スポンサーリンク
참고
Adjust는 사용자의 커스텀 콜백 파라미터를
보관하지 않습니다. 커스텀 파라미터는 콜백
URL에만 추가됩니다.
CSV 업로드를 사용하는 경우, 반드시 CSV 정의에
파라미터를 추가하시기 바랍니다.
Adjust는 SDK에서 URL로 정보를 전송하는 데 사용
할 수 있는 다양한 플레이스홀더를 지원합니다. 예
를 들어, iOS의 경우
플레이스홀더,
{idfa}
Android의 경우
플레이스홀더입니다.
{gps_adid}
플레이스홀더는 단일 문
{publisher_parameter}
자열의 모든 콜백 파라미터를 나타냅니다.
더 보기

• • •

**What the task asks**
Could you reproduce the data above exactly as given?

**Your response**
スポンサーリンク
참고
Adjust는 사용자의 커스텀 콜백 파라미터를
보관하지 않습니다. 커스텀 파라미터는 콜백
URL에만 추가됩니다.
CSV 업로드를 사용하는 경우, 반드시 CSV 정의에
파라미터를 추가하시기 바랍니다.
Adjust는 SDK에서 URL로 정보를 전송하는 데 사용
할 수 있는 다양한 플레이스홀더를 지원합니다. 예
를 들어, iOS의 경우
플레이스홀더,
{idfa}
Android의 경우
플레이스홀더입니다.
{gps_adid}
플레이스홀더는 단일 문
{publisher_parameter}
자열의 모든 콜백 파라미터를 나타냅니다.
더 보기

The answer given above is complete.